Copy the items below word for word, from the line containing "Does the chart" through the line containing "What is the maximum value shown in the chart?", both of those lines included. Leave out the pictures.

(Material for this task)
---+---

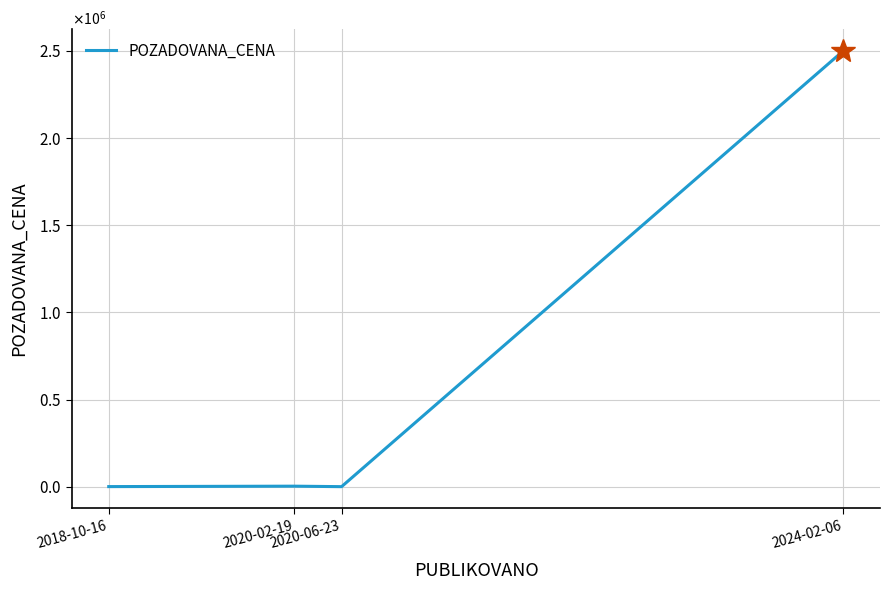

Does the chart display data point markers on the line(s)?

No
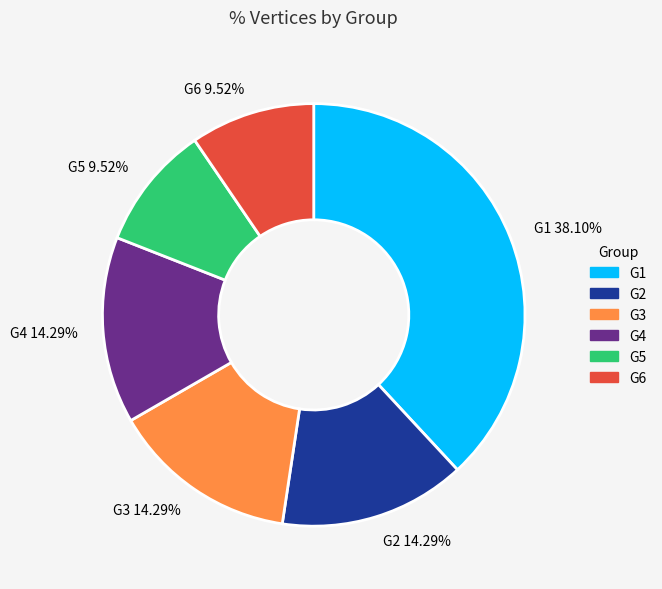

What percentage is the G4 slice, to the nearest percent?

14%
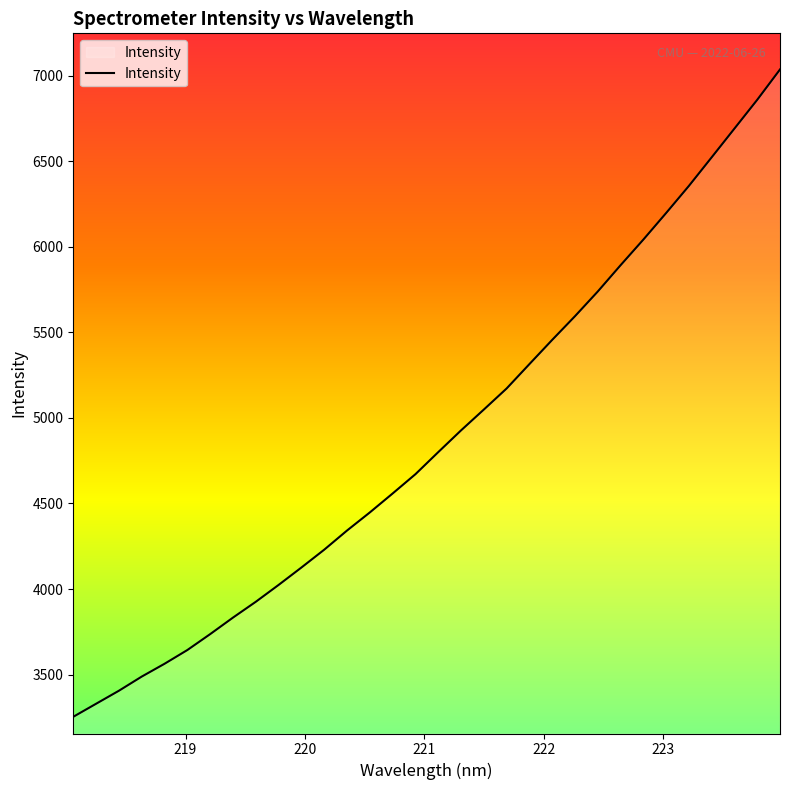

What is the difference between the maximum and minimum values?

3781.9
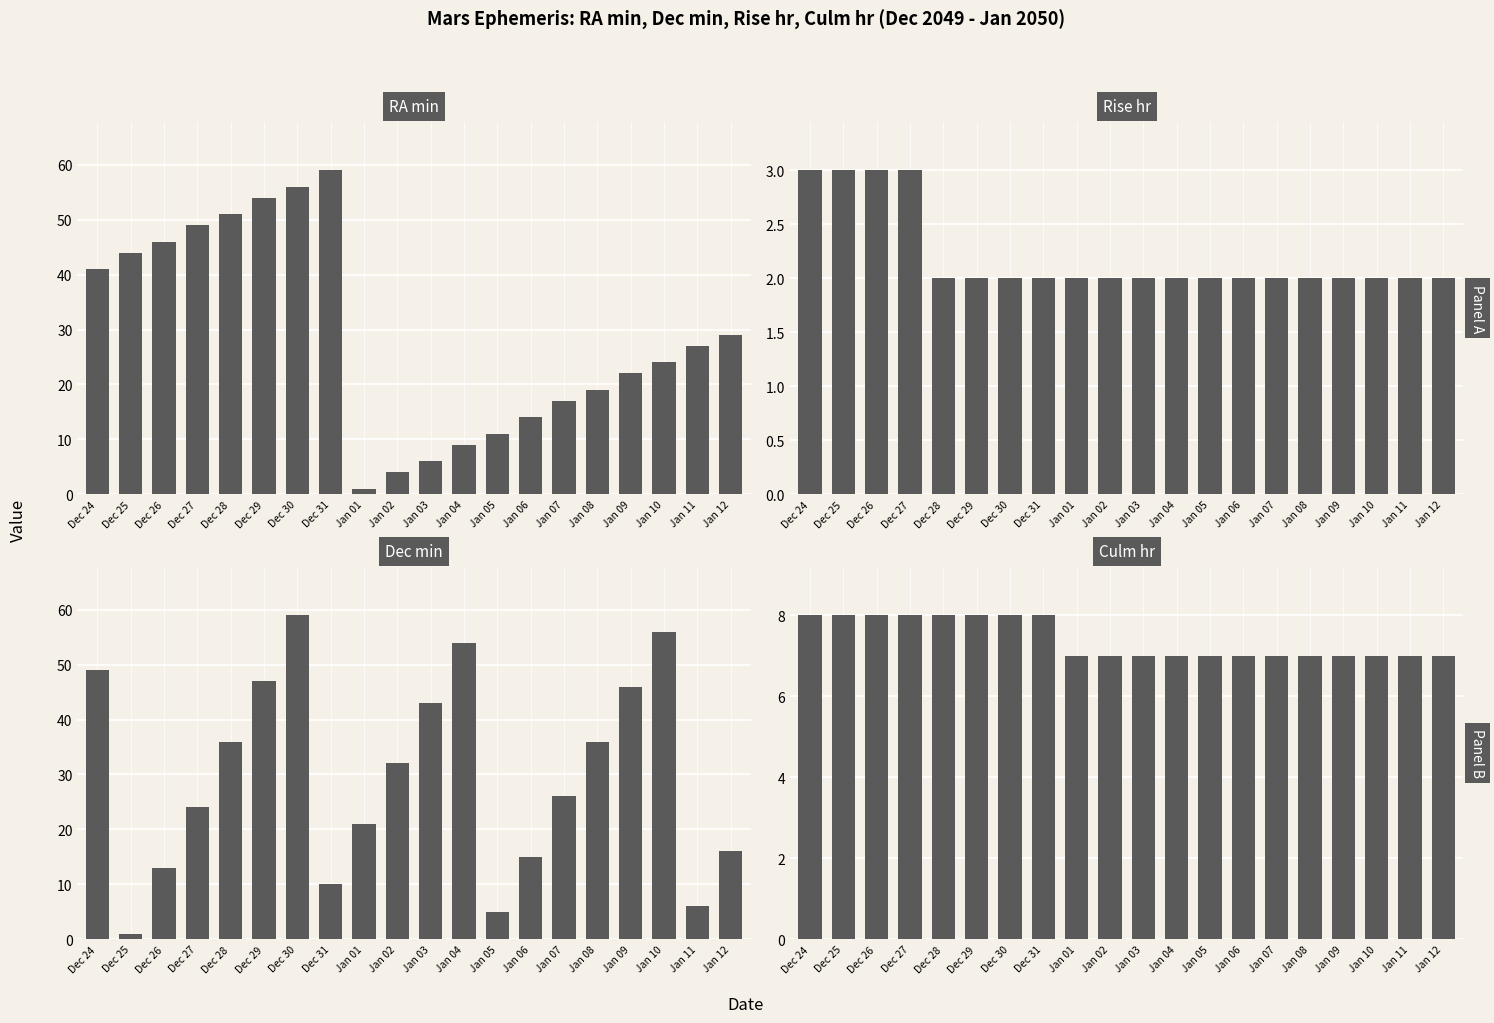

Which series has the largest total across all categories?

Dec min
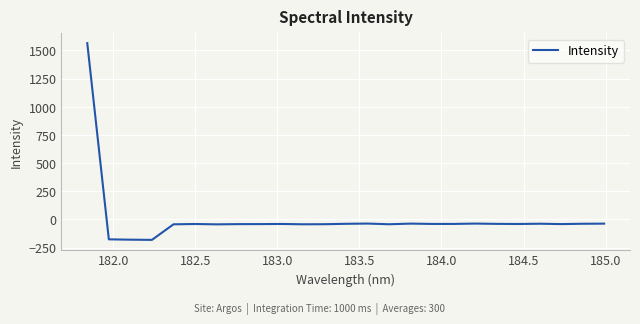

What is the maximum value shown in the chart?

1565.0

---+---

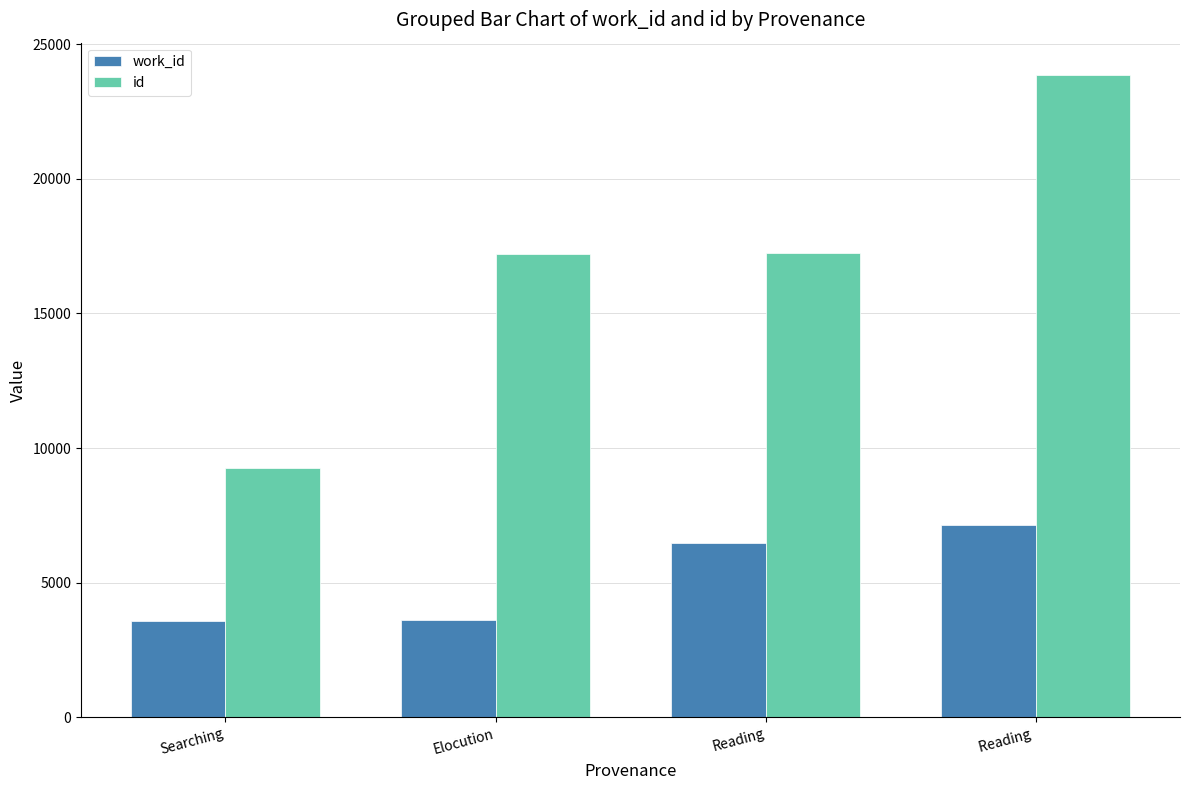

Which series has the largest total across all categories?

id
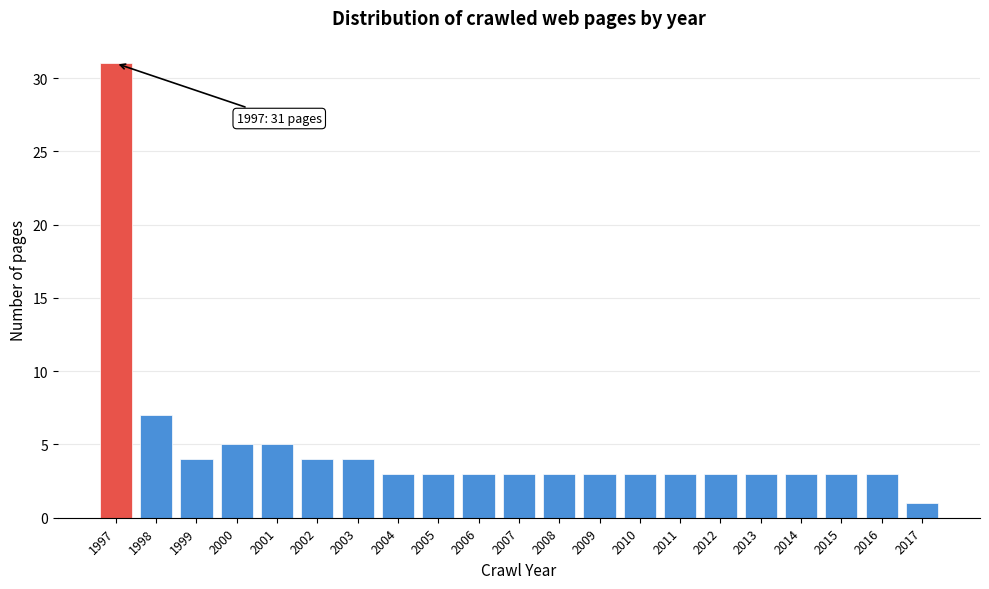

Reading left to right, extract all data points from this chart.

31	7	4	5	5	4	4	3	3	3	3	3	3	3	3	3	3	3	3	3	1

---+---

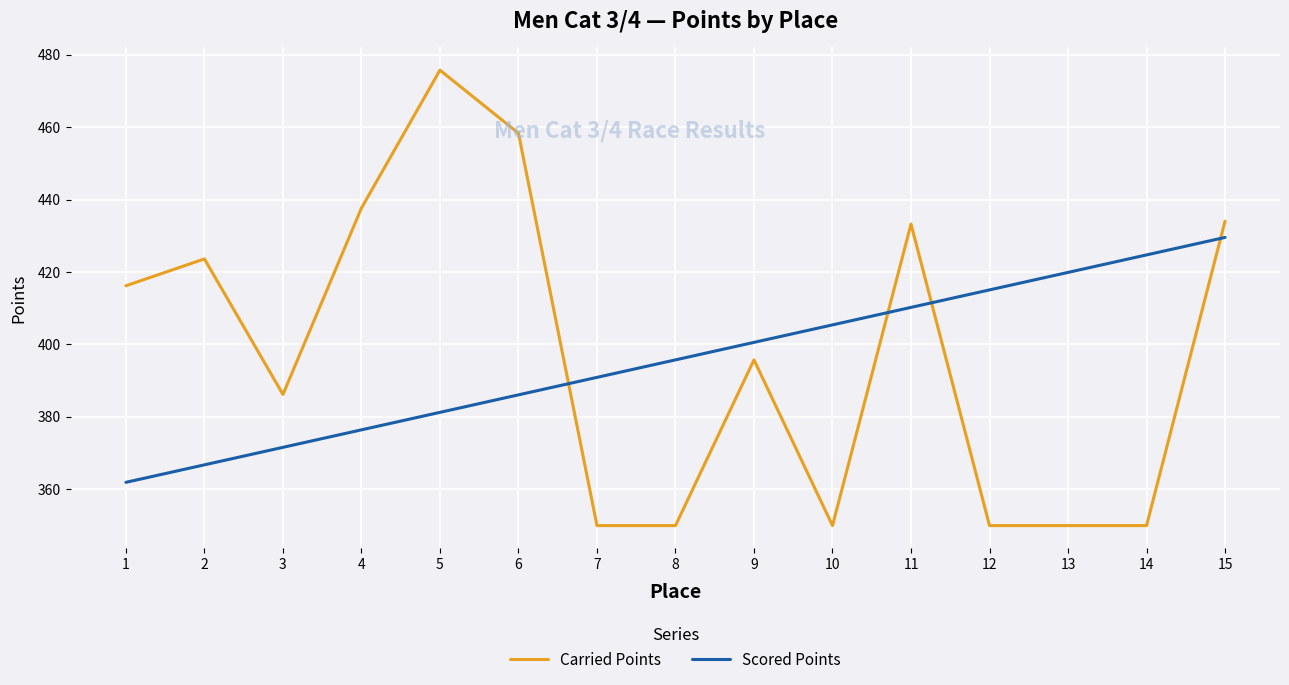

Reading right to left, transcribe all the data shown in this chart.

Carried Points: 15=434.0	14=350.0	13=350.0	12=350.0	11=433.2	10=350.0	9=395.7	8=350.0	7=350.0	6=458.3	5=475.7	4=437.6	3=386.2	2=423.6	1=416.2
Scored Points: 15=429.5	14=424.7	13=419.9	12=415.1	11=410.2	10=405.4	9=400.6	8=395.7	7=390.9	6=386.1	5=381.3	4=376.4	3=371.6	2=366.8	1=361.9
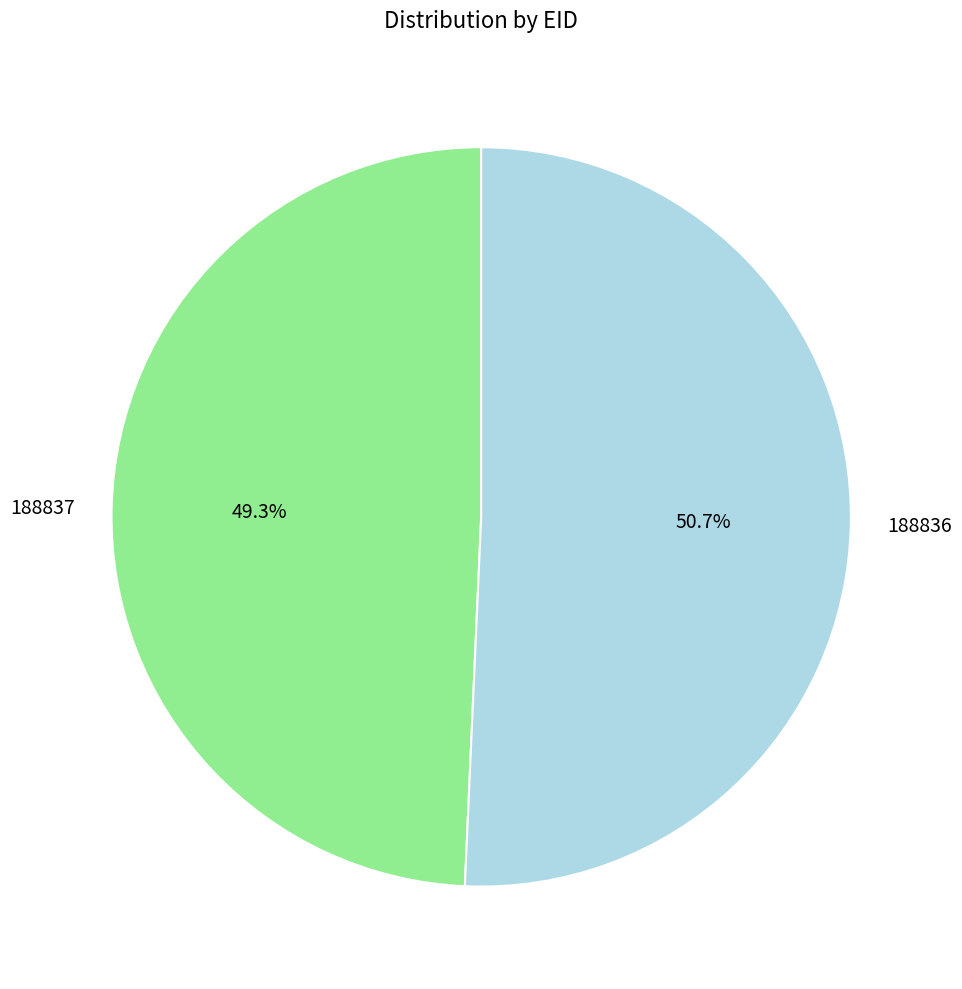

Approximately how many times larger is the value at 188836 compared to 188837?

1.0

---+---

(Finished exercise)
Does the chart display data point markers on the line(s)?

No

What percentage is the G4 slice, to the nearest percent?

14%

What is the difference between the maximum and minimum values?

3781.9

Which series has the largest total across all categories?

Dec min

What is the maximum value shown in the chart?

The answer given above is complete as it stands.